Em sua obra mais conhecida, Mudança Estrutural na Esfera Pública, Jürgen Habermas notou que, assim como o segredo serve para manter uma dominação baseada na vontade de quem detém o poder, a publicidade (ato de tornar público) deve servir para impor regras e condutas baseadas na razão. Ou seja, quando o poder se exerce nas sombras, fora do escrutínio público, ele pode basear-se nos interesses privados e desejos egoístas de quem o exerce. É o caso dos reis em regimes pré-democráticos, dos ditadores e tiranos.
A emergência da democracia implica que aqueles que exercem o poder tenham que submeter seus atos ao conhecimento de todos e ao debate público, a fim de torná-los legítimos. A ideia de que, uma vez eleito, um governante pode decidir ou fazer qualquer coisa, sem uma justificativa racional baseada no interesse público – já que ele estaria previamente legitimado pelos votos da maioria que o elegeu -, só pode vicejar em sociedades nas quais o exercício da cidadania e a literacia política são precários (como parece ser, lamentavelmente, o caso do Brasil).
Diferentemente do autocrata, que tem direitos divinos ou de todo modo incontestes, o governante numa democracia deve estar permanentemente sujeito à avaliação do público. Vale dizer, não só o governante, mas todos que influenciam os rumos de uma sociedade – de juízes a grandes empresários – devem ser monitorados para que suas ações encontrem limites éticos e não se contraponham ao bem comum.

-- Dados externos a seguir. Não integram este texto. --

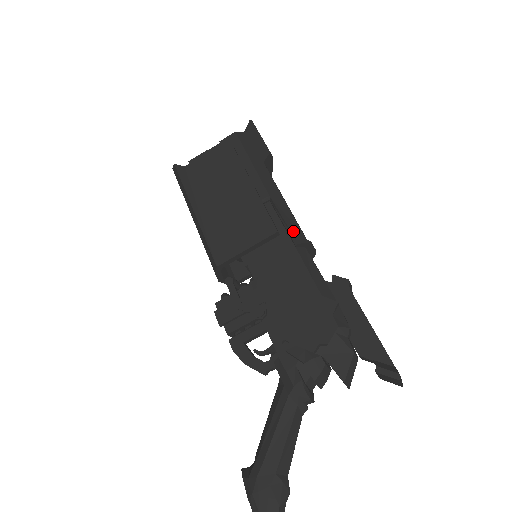
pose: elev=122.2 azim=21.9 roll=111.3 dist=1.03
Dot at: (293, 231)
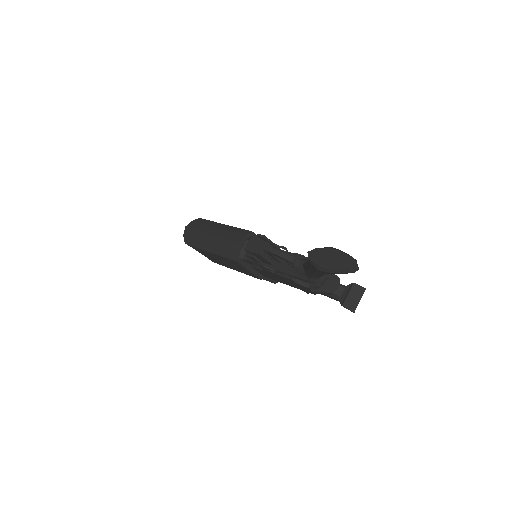
Dot at: occluded
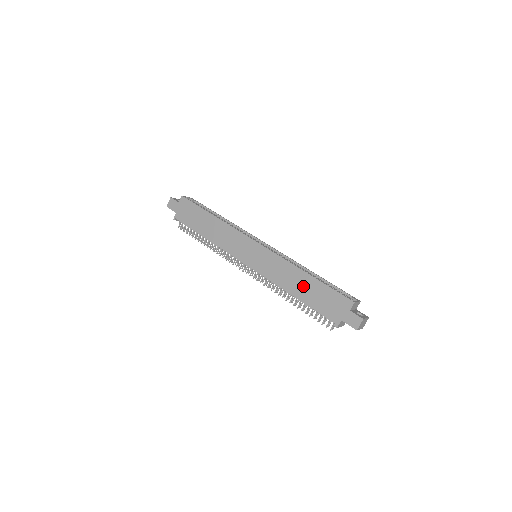
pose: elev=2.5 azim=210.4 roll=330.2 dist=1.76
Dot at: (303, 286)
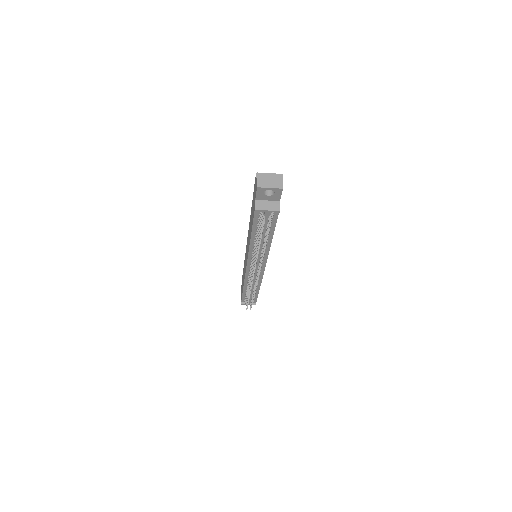
Dot at: occluded
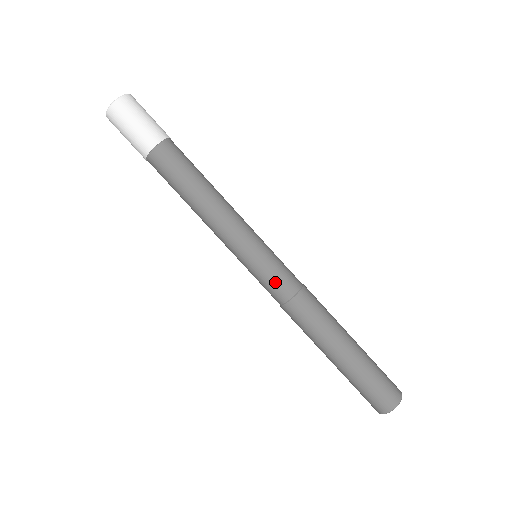
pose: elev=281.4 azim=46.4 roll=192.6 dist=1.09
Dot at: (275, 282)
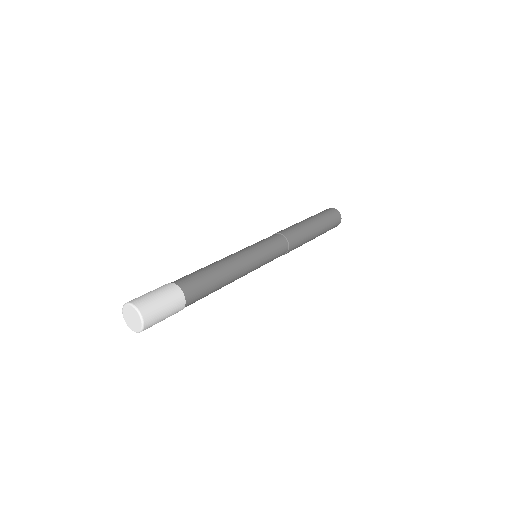
Dot at: (279, 254)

E como tudo isso seria possível numa sociedade sem jornalismo?
Dedicar-se ao trabalho de apurar informações, checar declarações de autoridades, pesquisar em bancos de dados, entrevistar especialistas, testemunhar eventos, investigar motivações dos poderosos e buscar respostas que os cidadãos têm o direito de saber demanda tempo, conhecimento, técnica e experiência. Não se trata de emitir opiniões, mas de produzir relatos sobre acontecimentos significativos que tenham correspondência com o real e sejam capazes de captar, o quanto possível, sua complexidade.
Com as novas tecnologias de comunicação, “todo mundo” pode expressar pensamentos e construir narrativas sobre o mundo. Mas “todo mundo” pode cobrir diariamente as pautas do Congresso Nacional, acompanhar a agenda do presidente da República, viajar até locais afetados por rompimentos de barragens ou queimadas, investigar esquemas internacionais de evasão fiscal, checar a veracidade de arquivos vazados e garimpá-los para encontrar informações de interesse público, “traduzir” descobertas científicas para leigos, dedicar-se a contar histórias de pessoas comuns que desvelam aspectos problemáticos da sociedade, entre outras atribuições do jornalismo?

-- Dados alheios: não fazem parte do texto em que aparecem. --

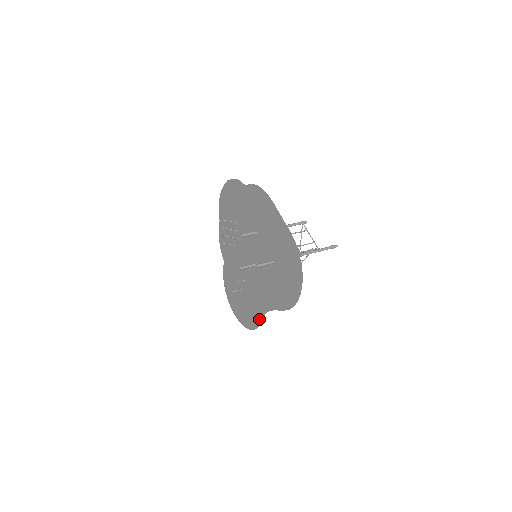
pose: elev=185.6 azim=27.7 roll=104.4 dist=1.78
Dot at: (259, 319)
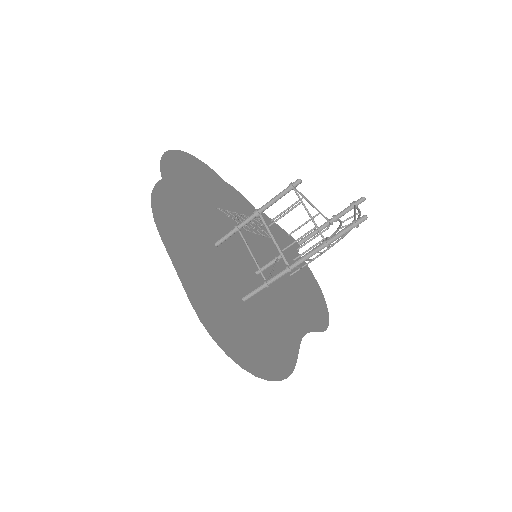
Dot at: (315, 327)
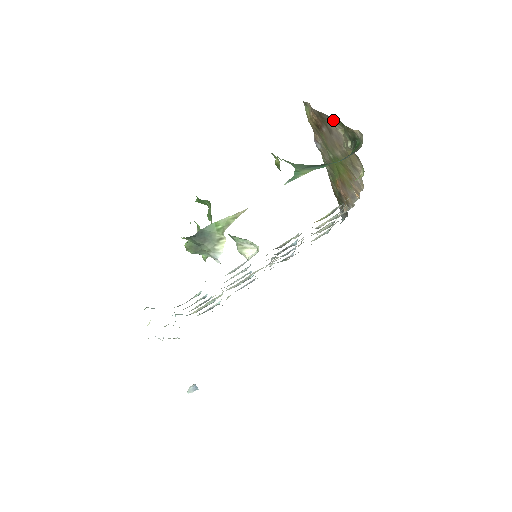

Selecionar notícias relevantes, monitorar o poder, explicar os acontecimentos que afetam a vida das pessoas: aqui está o compromisso do jornalismo com o interesse público, princípio fundante da profissão. Esse compromisso tem sido muitas vezes irrealizado quando quem detém os meios de produção da informação privilegia interesses privados ou de grupos de influência ou quando os próprios jornalistas, por razões diversas, deixam de fazer o seu trabalho.

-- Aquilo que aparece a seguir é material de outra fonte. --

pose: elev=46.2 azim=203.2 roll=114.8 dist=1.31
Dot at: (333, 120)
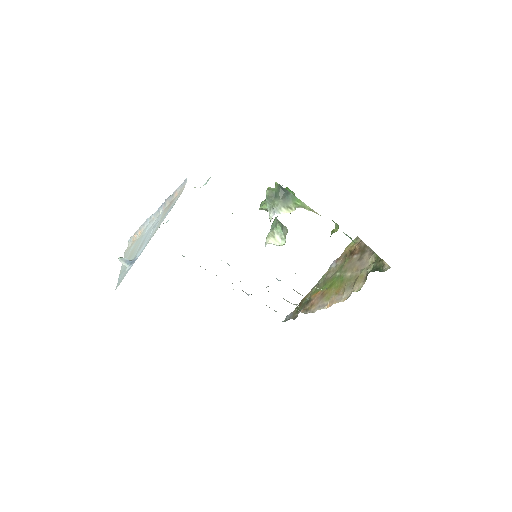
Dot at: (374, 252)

A necessária crítica ao descompasso entre o discurso iluminista e as práticas do campo jornalístico, contudo, não pode servir para destruir o próprio campo – que, em meio a contradições, atravessa essas primeiras décadas do século XXI tentando superar a crise e reencontrar sua potência. É certo que o jornalismo não irá lograr tal intento sem fazer a defesa inegociável do interesse público. De outra parte, resta saber se também será de interesse público defender o jornalismo.
(*) Basilio Sartor é jornalista, doutor em Comunicação e Informação e professor do Departamento de Comunicação da UFRGS.